Bug #68964 MySQL Cluster Forced node shutdown internal error
Submitted: 15 Apr 2013 19:00 Modified: 10 Jan 2014 3:02
Reporter: Matthew Boehm Email Updates:
Status: Not a Bug Impact on me:
None 
Category:MySQL Cluster: Cluster (NDB) storage engine Severity:S1 (Critical)
Version:ndb-7.2.12 OS:Linux (CentOS 6.4)
Assigned to: CPU Architecture:Any
Tags: forced shutdown, Internal error, MySQL Cluster

[15 Apr 2013 19:00] Matthew Boehm
Description:
We have a 2 NDB node setup. Node1 was powered off to move the hardware. Upon turning it back on and restarting ndbmtd, it worked for over 36hrs and still had not come online. We killed the process and added 

BuildIndexThreads=16
TwoPassInitialNodeRestartCopy=true

to help speed up the recovery of the node.
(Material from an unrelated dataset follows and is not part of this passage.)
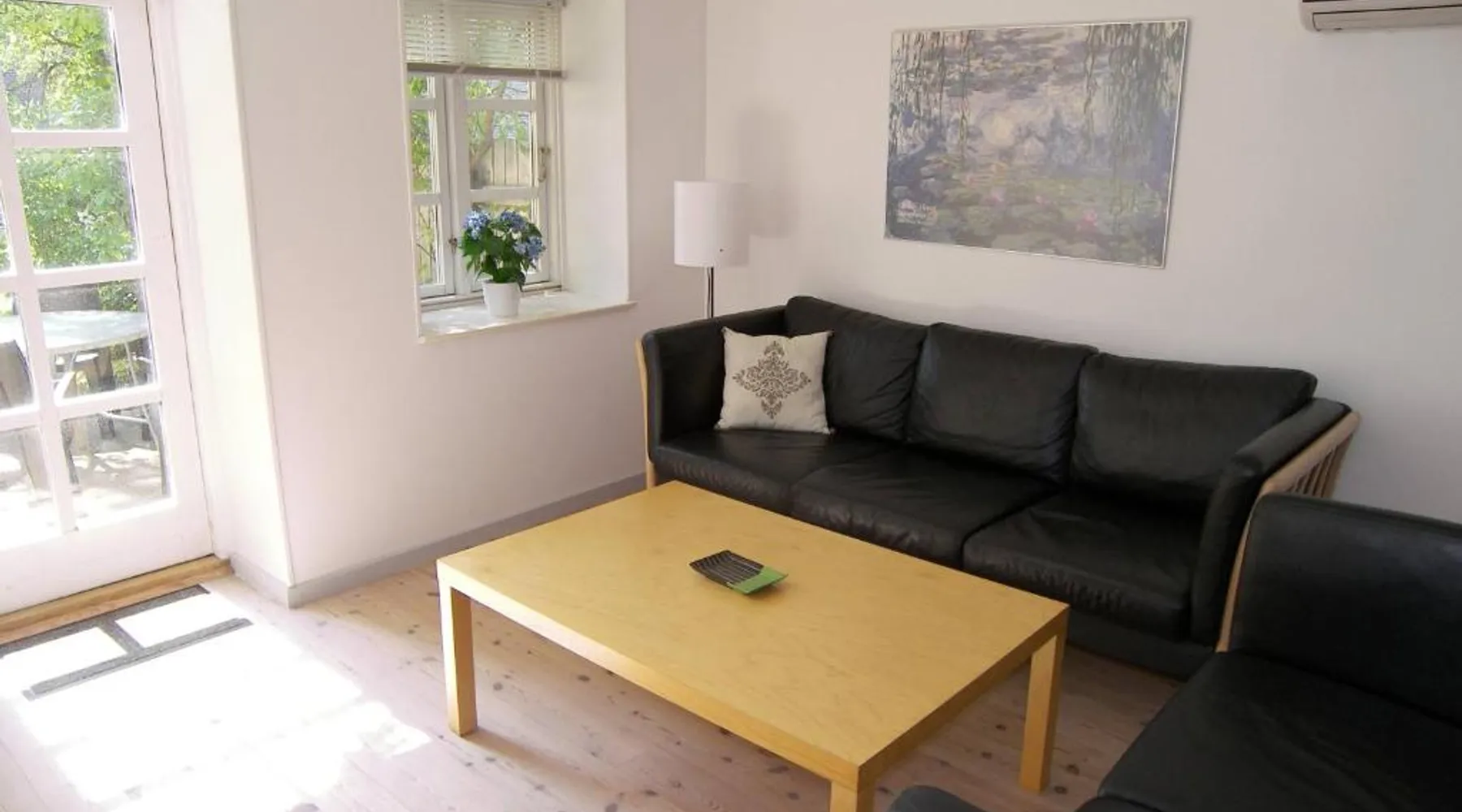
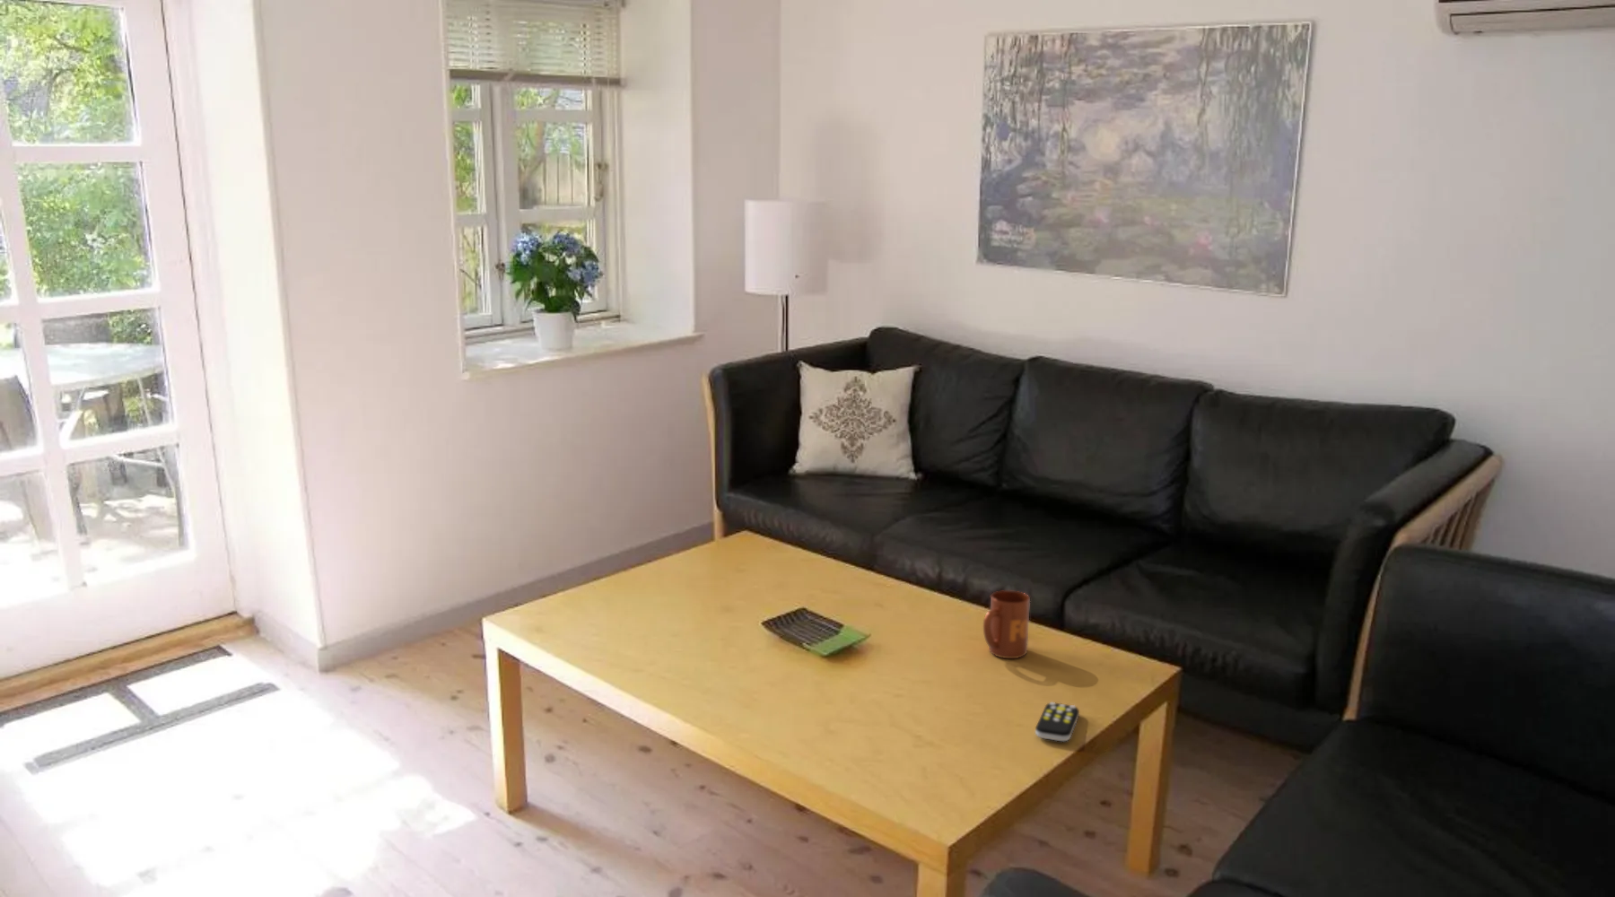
+ remote control [1034,701,1080,742]
+ mug [982,589,1031,659]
Twice now, the node has died with this error:

2013-04-15 16:38:21 [ndbd] ALERT    -- Node 3: Forced node shutdown completed. Occured during startphase 5. Caused by error 2303: 'System error, node killed during node restart by other node(Internal error, programming error or missing error message, please report a bug). Temporary error, restart node'.

Any ideas?

How to repeat:
Restart node with attached config

Suggested fix:
Unknown
[10 Jan 2014 3:00] MySQL Verification Team
Supplied logs show:
....
2013-04-15 18:33:50 [ndbd] INFO     -- Killed by node 3 as copyfrag failed, error: 1501
2013-04-15 18:33:50 [ndbd] INFO     -- NDBCNTR (Line: 277) 0x00000006
2013-04-15 18:33:50 [ndbd] INFO     -- Error handler shutting down system
2013-04-15 18:33:50 [ndbd] INFO     -- Error handler shutdown completed - exiting
2013-04-15 18:34:06 [ndbd] ALERT    -- Node 3: Forced node shutdown completed. Occured during startphase 5. Caused by error 2303: 'System error, node killed during node restart by other node(Internal error, programming error or missing error message, please report a bug). Temporary error, restart node'.

The copyfrag failed error shows error 1501 as the cause.

$ perror --ndb 1501
 
NDB error code 1501: Out of undo space: Temporary error: Temporary Resource error

This is usually due to configuration settings being too small for the Cluster, or that the transactions are not being committed appropriately.

Will mark it not as a bug, since it is not an issue with Cluster.